Well, that is why I didn't bother before just building my machine.  Like the "herd".

But I do find math fun, and just attempting to perform performance analysis is helpful in learning how to strike the balance.

BTW, don't underestimate the power of analytical computer software, either.

I have actually analyzed helicopter rotor power and the analysis does quite closely predict the engine power required for flight.  The analysis was done from first principles, with only a little help from empirical data.  Not good enough to bet a million dollars, but it suited the limited purpose at the time.

A backyard windmill is also a limited purpose.  So any computer model that is close by 25% is worth something...  Do it for fun, not for profit, that's all.

There are some folks who have gone to the trouble of making these kinds of analyses available in "calculators" on web pages.  These are handy, and some are pretty good.  But if I want to "see inside", I am happy to do the work myself.

[finnsawyer]

It is my understanding that an airplane propeller can be 83% efficient, which would imply that it is a simpler and different problem than the windmill blade that takes power from the wind.  Presumably that also would be true of the helicopter blade.

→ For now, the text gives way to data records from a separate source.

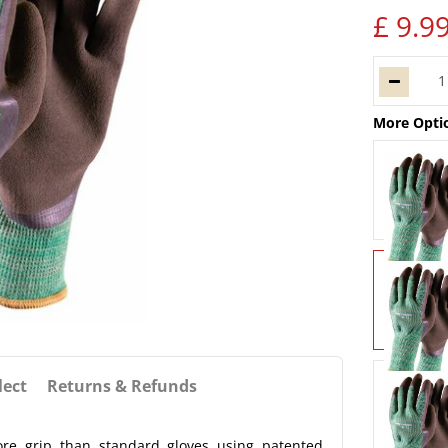
£
9
.
9
More Opti
lect
Returns & Refunds
re grip than standard gloves using patented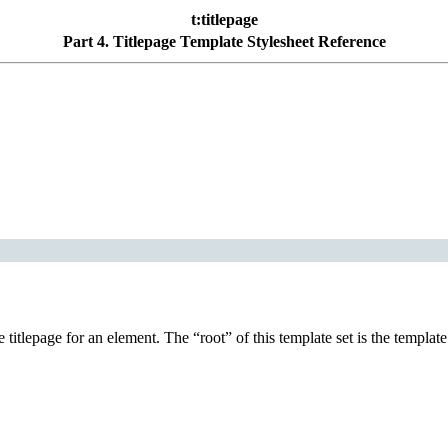
t:titlepage
Part 4. Titlepage Template Stylesheet Reference
he titlepage for an element. The
“
root
”
of this template set is the templa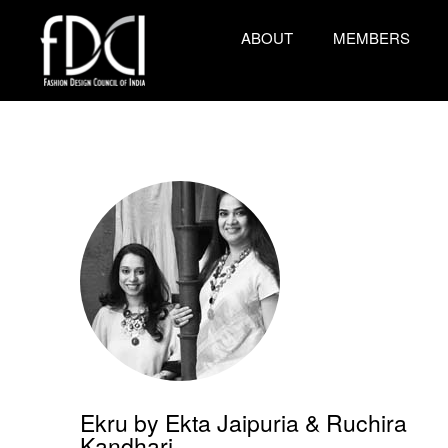
ABOUT
MEMBERS
Ekru by Ekta Jaipuria & Ruchira
Kandhari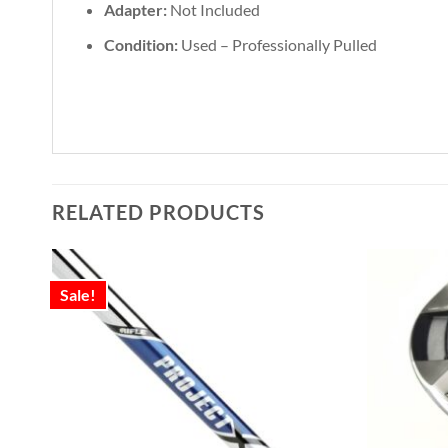
Adapter:
Not Included
Condition:
Used – Professionally Pulled
RELATED PRODUCTS
Sale!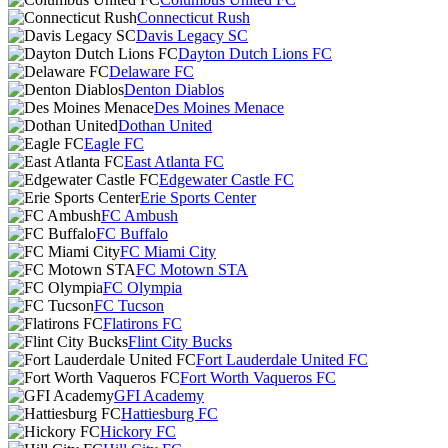
Connecticut Rush
Davis Legacy SC
Dayton Dutch Lions FC
Delaware FC
Denton Diablos
Des Moines Menace
Dothan United
Eagle FC
East Atlanta FC
Edgewater Castle FC
Erie Sports Center
FC Ambush
FC Buffalo
FC Miami City
FC Motown STA
FC Olympia
FC Tucson
Flatirons FC
Flint City Bucks
Fort Lauderdale United FC
Fort Worth Vaqueros FC
GFI Academy
Hattiesburg FC
Hickory FC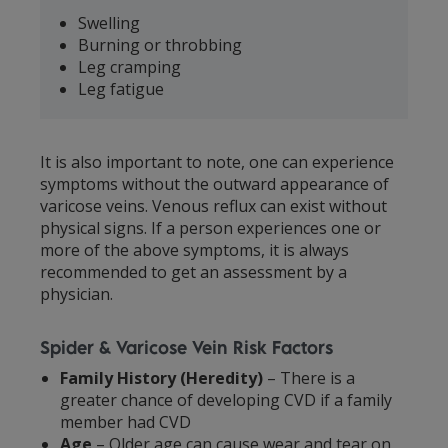
Swelling
Burning or throbbing
Leg cramping
Leg fatigue
It is also important to note, one can experience
symptoms without the outward appearance of
varicose veins. Venous reflux can exist without
physical signs. If a person experiences one or
more of the above symptoms, it is always
recommended to get an assessment by a
physician.
Spider & Varicose Vein Risk Factors
Family History (Heredity)
– There is a
greater chance of developing CVD if a family
member had CVD
Age
– Older age can cause wear and tear on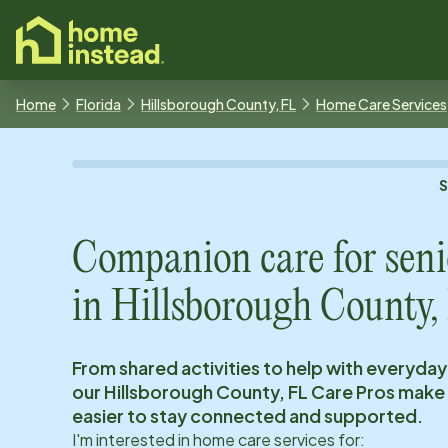
o main content
Home
Florida
Hillsborough County, FL
Home Care Services
Companion care for seni
in
Hillsborough County,
From shared activities to help with everyday
our
Hillsborough County, FL
Care Pros make 
easier to stay connected and supported.
I'm interested in home care services for: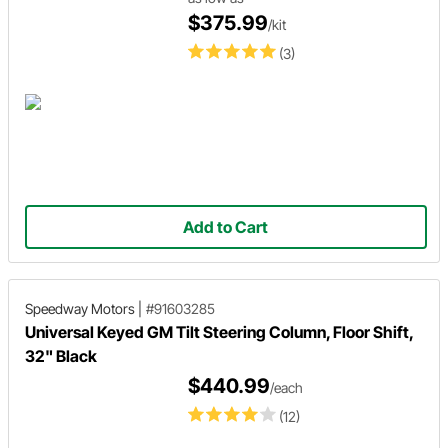
$375.99
/kit
(3)
Add to Cart
Speedway Motors
|
#91603285
Universal Keyed GM Tilt Steering Column, Floor Shift,
32" Black
$440.99
/each
(12)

The Betz Limit would imply that there are factors that limit the power that an air foil can get from the wind, although the equations for lift have no such constraints.  If one ignores Betz, then one may have created a blade that is too wide, resulting in too much drag and poor performance, as well as other effects,such as wake interference and excessive turbulence at the tip.  One should really try identical mills differing only in blade widths to find the best solution.  One can then compare that to the dictates  of Betz.  The equation, by the way, would give you the total blade width.  You divide that by the number of blades to get the actual width per blade.